Dataset entries
-*-

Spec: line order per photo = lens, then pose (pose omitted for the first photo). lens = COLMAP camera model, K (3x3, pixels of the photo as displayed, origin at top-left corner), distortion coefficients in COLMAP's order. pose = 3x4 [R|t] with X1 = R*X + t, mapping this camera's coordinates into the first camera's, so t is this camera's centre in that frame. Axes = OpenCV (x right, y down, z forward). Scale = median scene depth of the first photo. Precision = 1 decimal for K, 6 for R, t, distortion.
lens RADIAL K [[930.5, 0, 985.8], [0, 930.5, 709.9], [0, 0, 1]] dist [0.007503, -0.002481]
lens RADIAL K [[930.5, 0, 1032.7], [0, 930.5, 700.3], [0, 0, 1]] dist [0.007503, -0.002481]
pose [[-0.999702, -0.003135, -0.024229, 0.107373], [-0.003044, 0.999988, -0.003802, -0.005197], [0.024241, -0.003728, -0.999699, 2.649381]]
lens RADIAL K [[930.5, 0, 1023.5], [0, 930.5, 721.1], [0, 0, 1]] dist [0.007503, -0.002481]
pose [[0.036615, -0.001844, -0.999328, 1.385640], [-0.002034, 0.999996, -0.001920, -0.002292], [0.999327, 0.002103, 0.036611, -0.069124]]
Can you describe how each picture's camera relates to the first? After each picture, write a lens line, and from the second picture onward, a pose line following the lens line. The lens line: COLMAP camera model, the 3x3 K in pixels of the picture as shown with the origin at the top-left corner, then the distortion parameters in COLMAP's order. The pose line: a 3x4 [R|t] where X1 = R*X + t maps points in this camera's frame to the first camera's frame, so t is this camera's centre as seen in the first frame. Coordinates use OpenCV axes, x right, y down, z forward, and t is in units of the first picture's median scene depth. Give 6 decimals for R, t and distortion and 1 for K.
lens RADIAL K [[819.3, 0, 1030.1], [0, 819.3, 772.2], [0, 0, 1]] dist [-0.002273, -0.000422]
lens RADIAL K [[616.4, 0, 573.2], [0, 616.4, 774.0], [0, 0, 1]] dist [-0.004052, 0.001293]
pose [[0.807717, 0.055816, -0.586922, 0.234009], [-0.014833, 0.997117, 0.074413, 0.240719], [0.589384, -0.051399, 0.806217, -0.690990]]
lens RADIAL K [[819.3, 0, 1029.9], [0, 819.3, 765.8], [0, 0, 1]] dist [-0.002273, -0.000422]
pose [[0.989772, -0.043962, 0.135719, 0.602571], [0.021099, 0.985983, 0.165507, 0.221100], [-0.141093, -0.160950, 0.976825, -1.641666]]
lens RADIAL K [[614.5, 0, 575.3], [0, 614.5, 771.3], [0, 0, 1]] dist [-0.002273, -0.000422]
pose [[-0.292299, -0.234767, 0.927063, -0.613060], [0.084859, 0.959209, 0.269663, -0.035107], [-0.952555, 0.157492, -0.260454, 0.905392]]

-*-

• _WORK ITEM_: Print all the records precisely.

• _WRITTEN RESPONSE_:
Spec: line order per photo = lens, then pose (pose omitted for the first photo). lens = COLMAP camera model, K (3x3, pixels of the photo as displayed, origin at top-left corner), distortion coefficients in COLMAP's order. pose = 3x4 [R|t] with X1 = R*X + t, mapping this camera's coordinates into the first camera's, so t is this camera's centre in that frame. Axes = OpenCV (x right, y down, z forward). Scale = median scene depth of the first photo. Precision = 1 decimal for K, 6 for R, t, distortion.
lens RADIAL K [[930.5, 0, 985.8], [0, 930.5, 709.9], [0, 0, 1]] dist [0.007503, -0.002481]
lens RADIAL K [[930.5, 0, 1032.7], [0, 930.5, 700.3], [0, 0, 1]] dist [0.007503, -0.002481]
pose [[-0.999702, -0.003135, -0.024229, 0.107373], [-0.003044, 0.999988, -0.003802, -0.005197], [0.024241, -0.003728, -0.999699, 2.649381]]
lens RADIAL K [[930.5, 0, 1023.5], [0, 930.5, 721.1], [0, 0, 1]] dist [0.007503, -0.002481]
pose [[0.036615, -0.001844, -0.999328, 1.385640], [-0.002034, 0.999996, -0.001920, -0.002292], [0.999327, 0.002103, 0.036611, -0.069124]]
Can you describe how each picture's camera relates to the first? After each picture, write a lens line, and from the second picture onward, a pose line following the lens line. The lens line: COLMAP camera model, the 3x3 K in pixels of the picture as shown with the origin at the top-left corner, then the distortion parameters in COLMAP's order. The pose line: a 3x4 [R|t] where X1 = R*X + t maps points in this camera's frame to the first camera's frame, so t is this camera's centre as seen in the first frame. Coordinates use OpenCV axes, x right, y down, z forward, and t is in units of the first picture's median scene depth. Give 6 decimals for R, t and distortion and 1 for K.
lens RADIAL K [[819.3, 0, 1030.1], [0, 819.3, 772.2], [0, 0, 1]] dist [-0.002273, -0.000422]
lens RADIAL K [[616.4, 0, 573.2], [0, 616.4, 774.0], [0, 0, 1]] dist [-0.004052, 0.001293]
pose [[0.807717, 0.055816, -0.586922, 0.234009], [-0.014833, 0.997117, 0.074413, 0.240719], [0.589384, -0.051399, 0.806217, -0.690990]]
lens RADIAL K [[819.3, 0, 1029.9], [0, 819.3, 765.8], [0, 0, 1]] dist [-0.002273, -0.000422]
pose [[0.989772, -0.043962, 0.135719, 0.602571], [0.021099, 0.985983, 0.165507, 0.221100], [-0.141093, -0.160950, 0.976825, -1.641666]]
lens RADIAL K [[614.5, 0, 575.3], [0, 614.5, 771.3], [0, 0, 1]] dist [-0.002273, -0.000422]
pose [[-0.292299, -0.234767, 0.927063, -0.613060], [0.084859, 0.959209, 0.269663, -0.035107], [-0.952555, 0.157492, -0.260454, 0.905392]]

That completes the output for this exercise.